- _Exercise brief_: Transcribe every entry that follows exactly, omitting all pictures.

- _Extracted page text data_:
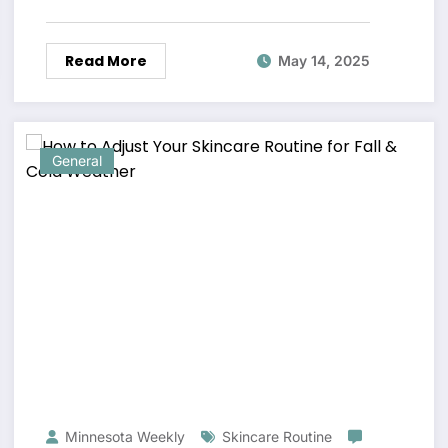
Read More
May 14, 2025
General
Minnesota Weekly
Skincare Routine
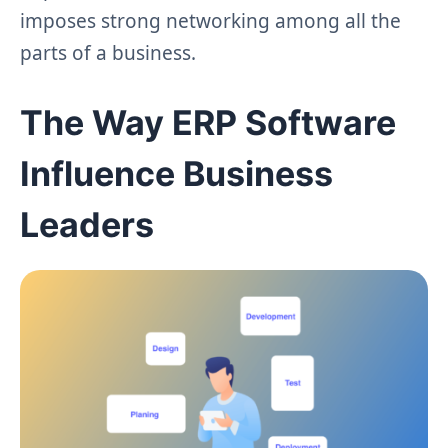
imposes strong networking among all the
parts of a business.
The Way ERP Software
Influence Business
Leaders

- _Reply_:
Read More
May 14, 2025
General
Minnesota Weekly
Skincare Routine
imposes strong networking among all the
parts of a business.
The Way ERP Software
Influence Business
Leaders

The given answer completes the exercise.